- **WHAT THE EXERCISE ASKS**: Scan the entries for the word "time", and copy every line where it appears.

- **TASK INPUT**:

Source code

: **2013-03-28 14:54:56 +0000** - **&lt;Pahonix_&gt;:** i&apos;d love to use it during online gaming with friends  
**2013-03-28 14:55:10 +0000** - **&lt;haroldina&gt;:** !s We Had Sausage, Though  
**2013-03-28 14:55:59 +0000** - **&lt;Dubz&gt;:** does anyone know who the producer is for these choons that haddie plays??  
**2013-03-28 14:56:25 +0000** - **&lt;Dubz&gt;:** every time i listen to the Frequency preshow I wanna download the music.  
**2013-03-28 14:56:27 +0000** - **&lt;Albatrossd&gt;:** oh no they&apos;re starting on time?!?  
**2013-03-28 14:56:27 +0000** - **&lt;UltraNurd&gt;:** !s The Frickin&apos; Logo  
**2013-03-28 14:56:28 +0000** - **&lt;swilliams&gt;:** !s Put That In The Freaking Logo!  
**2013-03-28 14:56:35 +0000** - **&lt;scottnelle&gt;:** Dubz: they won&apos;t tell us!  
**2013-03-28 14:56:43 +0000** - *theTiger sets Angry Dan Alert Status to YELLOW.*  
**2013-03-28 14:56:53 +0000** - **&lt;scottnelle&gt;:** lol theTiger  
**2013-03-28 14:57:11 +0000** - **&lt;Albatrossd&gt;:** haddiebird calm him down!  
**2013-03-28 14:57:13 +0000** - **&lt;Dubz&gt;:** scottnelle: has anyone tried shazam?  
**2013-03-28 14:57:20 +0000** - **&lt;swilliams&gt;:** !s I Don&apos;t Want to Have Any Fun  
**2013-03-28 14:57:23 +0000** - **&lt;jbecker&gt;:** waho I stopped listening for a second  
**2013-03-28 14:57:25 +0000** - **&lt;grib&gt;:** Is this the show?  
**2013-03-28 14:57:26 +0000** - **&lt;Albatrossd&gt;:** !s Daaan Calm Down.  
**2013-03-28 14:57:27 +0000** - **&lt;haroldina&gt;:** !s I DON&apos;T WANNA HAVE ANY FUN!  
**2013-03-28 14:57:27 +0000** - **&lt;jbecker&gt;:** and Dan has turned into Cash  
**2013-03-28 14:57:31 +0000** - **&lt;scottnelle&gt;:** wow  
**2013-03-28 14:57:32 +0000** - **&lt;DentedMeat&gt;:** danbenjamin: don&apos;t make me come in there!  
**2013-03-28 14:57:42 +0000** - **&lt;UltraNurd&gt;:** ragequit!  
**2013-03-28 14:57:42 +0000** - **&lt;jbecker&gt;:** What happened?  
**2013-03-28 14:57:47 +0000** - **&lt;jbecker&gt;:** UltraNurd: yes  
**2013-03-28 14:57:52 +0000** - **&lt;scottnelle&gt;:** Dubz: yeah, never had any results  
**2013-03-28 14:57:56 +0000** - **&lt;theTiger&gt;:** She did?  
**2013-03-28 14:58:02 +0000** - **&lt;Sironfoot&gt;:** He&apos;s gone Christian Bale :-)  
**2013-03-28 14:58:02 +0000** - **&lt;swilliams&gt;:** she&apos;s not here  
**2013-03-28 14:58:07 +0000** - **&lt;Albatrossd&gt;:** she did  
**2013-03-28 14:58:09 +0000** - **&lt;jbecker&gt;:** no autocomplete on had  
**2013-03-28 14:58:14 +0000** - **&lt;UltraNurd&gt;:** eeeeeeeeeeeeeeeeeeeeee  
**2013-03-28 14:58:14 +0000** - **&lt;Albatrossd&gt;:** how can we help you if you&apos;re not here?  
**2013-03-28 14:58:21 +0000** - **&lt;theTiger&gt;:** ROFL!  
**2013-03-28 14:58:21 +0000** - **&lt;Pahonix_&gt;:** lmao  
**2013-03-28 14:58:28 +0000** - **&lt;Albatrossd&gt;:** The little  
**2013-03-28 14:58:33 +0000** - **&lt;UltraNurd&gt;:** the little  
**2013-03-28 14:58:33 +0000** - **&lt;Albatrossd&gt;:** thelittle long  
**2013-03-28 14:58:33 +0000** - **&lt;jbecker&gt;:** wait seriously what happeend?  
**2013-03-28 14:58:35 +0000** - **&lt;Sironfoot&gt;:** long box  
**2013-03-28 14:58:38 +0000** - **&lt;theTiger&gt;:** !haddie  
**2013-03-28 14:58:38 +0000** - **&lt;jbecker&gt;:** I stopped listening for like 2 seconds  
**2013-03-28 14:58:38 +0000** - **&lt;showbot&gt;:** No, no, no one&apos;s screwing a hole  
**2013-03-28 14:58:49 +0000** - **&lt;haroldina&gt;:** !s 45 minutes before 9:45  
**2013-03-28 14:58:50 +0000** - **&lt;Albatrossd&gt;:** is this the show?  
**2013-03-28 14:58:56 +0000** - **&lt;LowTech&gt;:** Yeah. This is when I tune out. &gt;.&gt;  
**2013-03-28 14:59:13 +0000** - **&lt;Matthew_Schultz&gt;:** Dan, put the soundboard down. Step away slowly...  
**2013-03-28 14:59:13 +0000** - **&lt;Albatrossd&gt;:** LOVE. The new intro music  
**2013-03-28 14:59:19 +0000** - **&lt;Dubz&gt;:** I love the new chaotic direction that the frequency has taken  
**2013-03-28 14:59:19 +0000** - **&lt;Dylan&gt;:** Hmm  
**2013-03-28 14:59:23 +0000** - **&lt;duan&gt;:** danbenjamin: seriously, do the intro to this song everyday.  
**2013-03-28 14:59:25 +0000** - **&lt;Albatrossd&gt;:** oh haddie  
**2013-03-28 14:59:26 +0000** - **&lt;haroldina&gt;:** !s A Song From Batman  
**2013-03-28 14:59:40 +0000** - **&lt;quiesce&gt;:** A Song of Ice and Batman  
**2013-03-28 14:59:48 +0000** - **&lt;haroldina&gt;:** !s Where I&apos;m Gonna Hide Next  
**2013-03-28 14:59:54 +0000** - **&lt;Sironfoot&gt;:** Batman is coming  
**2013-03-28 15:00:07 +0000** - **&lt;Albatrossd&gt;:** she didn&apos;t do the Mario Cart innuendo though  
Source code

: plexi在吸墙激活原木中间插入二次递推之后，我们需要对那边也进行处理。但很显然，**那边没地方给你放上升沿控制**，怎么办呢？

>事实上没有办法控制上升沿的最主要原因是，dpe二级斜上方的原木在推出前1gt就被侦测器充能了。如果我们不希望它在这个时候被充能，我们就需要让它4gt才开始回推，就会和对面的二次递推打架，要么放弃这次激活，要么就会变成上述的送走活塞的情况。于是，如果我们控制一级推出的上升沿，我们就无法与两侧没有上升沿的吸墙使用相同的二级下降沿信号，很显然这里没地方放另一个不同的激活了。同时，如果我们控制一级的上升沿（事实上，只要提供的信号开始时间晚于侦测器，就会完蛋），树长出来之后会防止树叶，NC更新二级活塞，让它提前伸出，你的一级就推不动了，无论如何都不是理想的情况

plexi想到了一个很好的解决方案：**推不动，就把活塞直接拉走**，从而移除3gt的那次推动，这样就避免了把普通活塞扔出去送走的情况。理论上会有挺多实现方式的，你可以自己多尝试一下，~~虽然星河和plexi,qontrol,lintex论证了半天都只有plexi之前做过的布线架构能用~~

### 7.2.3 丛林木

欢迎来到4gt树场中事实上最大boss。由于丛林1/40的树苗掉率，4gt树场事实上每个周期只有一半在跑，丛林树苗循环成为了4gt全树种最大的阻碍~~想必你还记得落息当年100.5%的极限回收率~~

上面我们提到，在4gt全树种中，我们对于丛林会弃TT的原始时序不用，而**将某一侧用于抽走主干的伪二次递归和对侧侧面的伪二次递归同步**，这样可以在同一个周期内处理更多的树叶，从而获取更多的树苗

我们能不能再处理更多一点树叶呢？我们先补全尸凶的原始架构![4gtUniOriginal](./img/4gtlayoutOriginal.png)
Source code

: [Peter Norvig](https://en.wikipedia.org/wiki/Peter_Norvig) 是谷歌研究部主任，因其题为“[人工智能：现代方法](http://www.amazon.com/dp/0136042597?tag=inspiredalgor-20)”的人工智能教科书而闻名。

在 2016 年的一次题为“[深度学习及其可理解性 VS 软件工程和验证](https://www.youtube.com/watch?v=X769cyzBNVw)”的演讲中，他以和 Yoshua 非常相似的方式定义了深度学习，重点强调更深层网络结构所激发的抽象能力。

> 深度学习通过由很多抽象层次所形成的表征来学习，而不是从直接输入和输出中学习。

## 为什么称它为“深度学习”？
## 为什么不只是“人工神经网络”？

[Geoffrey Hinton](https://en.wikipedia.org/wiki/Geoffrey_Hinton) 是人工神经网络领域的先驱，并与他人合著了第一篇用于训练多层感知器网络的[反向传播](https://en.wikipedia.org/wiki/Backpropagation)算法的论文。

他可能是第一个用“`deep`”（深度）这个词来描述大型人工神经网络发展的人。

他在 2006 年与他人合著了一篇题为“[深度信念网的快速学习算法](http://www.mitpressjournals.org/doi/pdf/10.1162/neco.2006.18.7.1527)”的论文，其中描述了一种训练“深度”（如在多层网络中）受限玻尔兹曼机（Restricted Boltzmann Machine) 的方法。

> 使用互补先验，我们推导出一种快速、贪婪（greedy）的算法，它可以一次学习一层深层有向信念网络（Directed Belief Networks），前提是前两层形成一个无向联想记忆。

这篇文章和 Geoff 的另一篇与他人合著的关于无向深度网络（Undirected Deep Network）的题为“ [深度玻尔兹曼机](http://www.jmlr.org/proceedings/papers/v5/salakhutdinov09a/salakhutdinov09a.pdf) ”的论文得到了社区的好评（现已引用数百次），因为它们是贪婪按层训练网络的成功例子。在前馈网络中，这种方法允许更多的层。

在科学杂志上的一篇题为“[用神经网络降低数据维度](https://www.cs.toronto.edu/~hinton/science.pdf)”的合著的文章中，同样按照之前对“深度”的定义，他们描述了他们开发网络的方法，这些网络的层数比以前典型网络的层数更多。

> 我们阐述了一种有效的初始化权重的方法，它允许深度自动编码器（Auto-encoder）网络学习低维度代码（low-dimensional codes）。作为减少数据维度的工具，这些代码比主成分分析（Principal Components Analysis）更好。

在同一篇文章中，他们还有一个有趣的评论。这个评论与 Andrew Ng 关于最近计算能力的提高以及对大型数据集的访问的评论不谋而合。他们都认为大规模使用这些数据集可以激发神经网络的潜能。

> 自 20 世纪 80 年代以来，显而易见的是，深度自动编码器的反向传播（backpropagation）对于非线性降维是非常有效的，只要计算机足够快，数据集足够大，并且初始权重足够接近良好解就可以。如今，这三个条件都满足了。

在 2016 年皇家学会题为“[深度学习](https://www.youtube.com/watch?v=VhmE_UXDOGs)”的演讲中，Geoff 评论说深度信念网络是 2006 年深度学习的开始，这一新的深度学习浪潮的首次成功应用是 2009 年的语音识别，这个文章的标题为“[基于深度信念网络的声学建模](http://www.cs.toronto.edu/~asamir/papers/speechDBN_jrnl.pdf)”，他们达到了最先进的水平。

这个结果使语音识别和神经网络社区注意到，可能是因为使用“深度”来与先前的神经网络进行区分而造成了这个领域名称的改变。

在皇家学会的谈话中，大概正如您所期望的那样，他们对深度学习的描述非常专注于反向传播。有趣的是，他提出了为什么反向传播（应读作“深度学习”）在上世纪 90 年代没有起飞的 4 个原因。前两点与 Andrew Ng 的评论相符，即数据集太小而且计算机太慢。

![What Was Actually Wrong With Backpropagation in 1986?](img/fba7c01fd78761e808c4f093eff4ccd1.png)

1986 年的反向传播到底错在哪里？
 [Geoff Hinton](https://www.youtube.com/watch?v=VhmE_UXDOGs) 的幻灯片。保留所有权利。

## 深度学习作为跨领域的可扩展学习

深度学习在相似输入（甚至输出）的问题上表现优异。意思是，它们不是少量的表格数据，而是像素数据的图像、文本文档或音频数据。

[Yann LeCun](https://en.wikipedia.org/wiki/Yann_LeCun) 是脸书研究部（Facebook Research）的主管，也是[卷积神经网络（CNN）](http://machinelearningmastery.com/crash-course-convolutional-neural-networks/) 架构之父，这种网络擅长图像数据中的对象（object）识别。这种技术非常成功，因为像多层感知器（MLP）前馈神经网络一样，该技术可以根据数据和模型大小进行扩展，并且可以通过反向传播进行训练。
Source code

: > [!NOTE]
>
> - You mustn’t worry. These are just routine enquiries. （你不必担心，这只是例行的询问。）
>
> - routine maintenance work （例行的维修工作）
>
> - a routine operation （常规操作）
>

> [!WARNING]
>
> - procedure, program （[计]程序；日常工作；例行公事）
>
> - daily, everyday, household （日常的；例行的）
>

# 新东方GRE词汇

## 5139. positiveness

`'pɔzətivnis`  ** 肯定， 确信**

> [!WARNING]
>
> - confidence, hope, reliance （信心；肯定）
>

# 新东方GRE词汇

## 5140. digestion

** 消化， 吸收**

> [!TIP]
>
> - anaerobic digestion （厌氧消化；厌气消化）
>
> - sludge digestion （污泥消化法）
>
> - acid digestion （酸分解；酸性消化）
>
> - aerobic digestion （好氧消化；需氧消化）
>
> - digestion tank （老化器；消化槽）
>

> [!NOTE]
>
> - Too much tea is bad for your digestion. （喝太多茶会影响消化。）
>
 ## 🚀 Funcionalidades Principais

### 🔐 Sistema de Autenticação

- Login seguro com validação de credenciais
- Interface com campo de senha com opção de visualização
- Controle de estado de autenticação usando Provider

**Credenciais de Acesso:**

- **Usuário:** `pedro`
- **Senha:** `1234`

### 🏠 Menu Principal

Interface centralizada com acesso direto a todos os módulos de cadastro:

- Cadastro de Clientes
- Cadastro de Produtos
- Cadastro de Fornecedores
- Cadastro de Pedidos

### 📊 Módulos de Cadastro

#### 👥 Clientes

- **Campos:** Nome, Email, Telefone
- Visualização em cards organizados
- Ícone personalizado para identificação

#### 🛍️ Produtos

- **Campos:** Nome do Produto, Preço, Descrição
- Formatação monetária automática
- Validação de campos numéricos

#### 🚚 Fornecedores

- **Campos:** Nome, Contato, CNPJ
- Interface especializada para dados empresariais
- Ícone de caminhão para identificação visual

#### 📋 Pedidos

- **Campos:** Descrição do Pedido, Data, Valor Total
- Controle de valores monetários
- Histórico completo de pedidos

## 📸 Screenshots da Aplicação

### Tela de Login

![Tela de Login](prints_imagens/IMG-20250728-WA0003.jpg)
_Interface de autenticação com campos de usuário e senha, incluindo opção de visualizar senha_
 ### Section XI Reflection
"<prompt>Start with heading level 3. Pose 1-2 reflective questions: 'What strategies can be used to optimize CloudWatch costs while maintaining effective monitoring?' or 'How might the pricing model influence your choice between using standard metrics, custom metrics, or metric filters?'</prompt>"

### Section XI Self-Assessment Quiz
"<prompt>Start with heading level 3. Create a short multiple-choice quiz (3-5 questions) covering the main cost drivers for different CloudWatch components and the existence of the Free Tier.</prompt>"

- **ANSWER SPACE**:
**2013-03-28 14:56:25 +0000** - **&lt;Dubz&gt;:** every time i listen to the Frequency preshow I wanna download the music.  
**2013-03-28 14:56:27 +0000** - **&lt;Albatrossd&gt;:** oh no they&apos;re starting on time?!?  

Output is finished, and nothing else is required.